Für AWI-Direktorin Boetius ist klar, dass ein solches Wetterphänomen kein Grund zur Entwarnung ist. Denn mit mehr Pech kann es dazu führen, dass das arktische Meereis deutlich schneller schmilzt als erwartet. Vorhersagen würden immer schwieriger.
Kaum Algen unter dem Eis
Unter dem Eis entdeckte das Wissenschaftsteam an vielen Stellen weniger Leben als noch bei der gleichen Expedition vor elf Jahren. So konnten die Forschenden kaum Algen oder gar Algenwälder unter dem Eis finden. Eine dieser Algen ist die fadenförmige "Melosira arctica". Sie ist dünner ist als ein menschliches Haar und wächst wie ein Teppich an der Unterseite des arktischen Meereises. Schmilzt das Meereis im Sommer ab, verkleben die Algen und sinken auf den Meeresboden.

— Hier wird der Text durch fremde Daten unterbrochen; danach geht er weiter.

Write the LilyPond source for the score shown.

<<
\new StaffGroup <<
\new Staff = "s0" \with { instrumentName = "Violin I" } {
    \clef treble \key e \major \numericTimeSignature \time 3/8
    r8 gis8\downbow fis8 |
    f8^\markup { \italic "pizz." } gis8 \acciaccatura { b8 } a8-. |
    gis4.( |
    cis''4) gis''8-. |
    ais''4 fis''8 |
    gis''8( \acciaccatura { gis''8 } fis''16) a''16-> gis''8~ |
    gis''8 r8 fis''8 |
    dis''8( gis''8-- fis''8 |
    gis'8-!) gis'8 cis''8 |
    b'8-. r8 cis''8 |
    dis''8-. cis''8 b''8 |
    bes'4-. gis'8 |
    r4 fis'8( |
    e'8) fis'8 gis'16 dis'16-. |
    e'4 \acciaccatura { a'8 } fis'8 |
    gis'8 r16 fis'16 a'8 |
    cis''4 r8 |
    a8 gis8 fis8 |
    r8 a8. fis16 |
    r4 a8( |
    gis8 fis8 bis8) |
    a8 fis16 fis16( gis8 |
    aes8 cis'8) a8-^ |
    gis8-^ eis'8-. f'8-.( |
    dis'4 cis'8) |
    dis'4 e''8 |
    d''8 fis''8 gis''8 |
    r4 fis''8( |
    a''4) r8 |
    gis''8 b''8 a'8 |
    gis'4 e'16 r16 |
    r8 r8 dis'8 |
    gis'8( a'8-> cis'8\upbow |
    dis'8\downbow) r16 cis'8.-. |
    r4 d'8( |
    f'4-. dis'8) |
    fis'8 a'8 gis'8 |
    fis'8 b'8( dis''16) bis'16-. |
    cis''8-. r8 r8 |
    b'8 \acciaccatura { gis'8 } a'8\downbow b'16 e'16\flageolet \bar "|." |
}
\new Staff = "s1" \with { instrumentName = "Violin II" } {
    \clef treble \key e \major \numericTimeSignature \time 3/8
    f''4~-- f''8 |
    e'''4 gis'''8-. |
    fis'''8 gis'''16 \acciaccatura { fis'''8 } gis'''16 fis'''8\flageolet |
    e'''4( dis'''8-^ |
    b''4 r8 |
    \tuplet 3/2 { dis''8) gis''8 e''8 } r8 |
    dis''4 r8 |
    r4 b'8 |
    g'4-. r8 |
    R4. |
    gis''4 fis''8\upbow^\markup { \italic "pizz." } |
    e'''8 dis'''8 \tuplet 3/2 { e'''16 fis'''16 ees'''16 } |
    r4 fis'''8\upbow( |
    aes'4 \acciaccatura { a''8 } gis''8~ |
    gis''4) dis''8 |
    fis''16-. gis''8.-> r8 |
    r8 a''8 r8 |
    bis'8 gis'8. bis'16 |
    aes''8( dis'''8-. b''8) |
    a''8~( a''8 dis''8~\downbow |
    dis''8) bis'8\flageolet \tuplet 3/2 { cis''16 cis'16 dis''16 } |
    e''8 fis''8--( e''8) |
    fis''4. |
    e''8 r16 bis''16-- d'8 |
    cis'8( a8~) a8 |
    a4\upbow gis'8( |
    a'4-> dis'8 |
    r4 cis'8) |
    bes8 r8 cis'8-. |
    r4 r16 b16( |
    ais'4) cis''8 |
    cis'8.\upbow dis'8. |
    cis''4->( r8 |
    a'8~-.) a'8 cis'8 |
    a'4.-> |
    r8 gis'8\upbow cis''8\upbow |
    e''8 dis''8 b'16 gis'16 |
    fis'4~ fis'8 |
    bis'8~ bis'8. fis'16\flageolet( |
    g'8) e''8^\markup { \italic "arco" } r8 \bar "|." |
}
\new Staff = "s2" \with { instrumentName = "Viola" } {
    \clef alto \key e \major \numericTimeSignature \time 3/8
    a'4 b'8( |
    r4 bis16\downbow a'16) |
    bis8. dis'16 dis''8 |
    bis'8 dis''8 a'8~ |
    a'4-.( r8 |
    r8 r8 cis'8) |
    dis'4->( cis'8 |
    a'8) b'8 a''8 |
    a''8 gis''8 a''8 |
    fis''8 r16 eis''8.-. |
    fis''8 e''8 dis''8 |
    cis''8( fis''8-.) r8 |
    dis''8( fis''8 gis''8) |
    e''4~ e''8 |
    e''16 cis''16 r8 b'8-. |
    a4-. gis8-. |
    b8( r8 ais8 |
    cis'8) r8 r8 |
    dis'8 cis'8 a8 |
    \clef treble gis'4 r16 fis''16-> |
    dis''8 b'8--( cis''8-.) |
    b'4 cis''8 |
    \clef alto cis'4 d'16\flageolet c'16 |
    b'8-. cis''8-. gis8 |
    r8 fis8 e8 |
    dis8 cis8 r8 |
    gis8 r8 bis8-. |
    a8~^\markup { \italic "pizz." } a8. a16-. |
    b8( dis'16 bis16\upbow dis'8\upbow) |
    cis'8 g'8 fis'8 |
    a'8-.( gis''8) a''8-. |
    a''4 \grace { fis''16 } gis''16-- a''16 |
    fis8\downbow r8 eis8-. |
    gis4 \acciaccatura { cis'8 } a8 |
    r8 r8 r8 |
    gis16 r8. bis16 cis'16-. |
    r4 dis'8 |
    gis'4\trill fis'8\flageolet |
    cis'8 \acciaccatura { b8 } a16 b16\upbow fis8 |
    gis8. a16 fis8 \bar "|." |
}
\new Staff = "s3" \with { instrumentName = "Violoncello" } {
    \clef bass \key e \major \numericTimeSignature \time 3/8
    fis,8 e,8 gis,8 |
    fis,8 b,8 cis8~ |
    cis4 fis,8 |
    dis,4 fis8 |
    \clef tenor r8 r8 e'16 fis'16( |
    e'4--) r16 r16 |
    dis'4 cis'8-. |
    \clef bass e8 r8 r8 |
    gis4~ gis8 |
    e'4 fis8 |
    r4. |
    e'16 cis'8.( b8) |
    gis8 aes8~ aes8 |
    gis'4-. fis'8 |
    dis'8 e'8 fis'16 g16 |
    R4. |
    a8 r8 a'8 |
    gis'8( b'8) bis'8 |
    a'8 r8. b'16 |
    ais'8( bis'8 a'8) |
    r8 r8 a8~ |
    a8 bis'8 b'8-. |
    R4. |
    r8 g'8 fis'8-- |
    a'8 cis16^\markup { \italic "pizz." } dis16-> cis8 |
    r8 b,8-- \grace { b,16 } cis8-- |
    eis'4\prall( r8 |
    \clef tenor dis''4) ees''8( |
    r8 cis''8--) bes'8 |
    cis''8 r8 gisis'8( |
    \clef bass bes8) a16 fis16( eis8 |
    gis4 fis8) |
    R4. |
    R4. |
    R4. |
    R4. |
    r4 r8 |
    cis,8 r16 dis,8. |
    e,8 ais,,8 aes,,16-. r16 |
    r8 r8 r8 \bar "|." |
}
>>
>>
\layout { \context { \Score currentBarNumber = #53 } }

Bei der Expedition 2012 fand Boetius zahlreiche dieser Algenklumpen. In diesem Jahr nicht. Darum fanden sich am Meeresboden auch keine Tiere mehr, die sich von der Alge ernähren, sondern nur noch deren Spuren. Das zeige, wie sehr die Oberfläche mit der Tiefe verbunden sei, so Boetius. Dass die Arktis als ein System verstanden werden müsse.
Der Grund für das Fehlen der Alge sei ebenfalls das veränderte Eis. Es stamme aus einer Region, wo die Alge nicht vorkommt, sagte Boetius.
Jetzt beginnt die eigentliche Arbeit
Mit ihrer Rückkehr geht die Arbeit der Forscherinnen und Forscher erst richtig los: 100 Eisbohrkerne und 11.800 Liter Wasserproben haben sie mitgebracht. Warum so viel Wasser? Meereisphysiker Nicolaus erklärt, dass an rund 30 Stellen Wasser entnommen wurde, jeweils immer in unterschiedlichen Meerestiefen. Für die Analysen auf Salz-, Chlorophyll- oder Kohlenstoffgehalt sei zudem oft eine Wasserfilterung nötig. Darum brauche man so viel.
Wie sehr sich die Arktis bereits verändert hat, das ist auch für Kapitän Schwarze ersichtlich. Er, der dort schon mindestens 30 Mal war, bemerkte deutliche Unterschiede, als er mit der "Polarstern" durchs Eis fuhr. "Es ist leiser geworden", erzählt er. Früher habe es geknackt, wenn das harte Eis unter dem Schiff zerbrochen sei.
Durch den Klimawandel und das schmelzende Meereis sei das nun anders. Heute, sagt Schwarze, sei eine Fahrt durch das Eis still.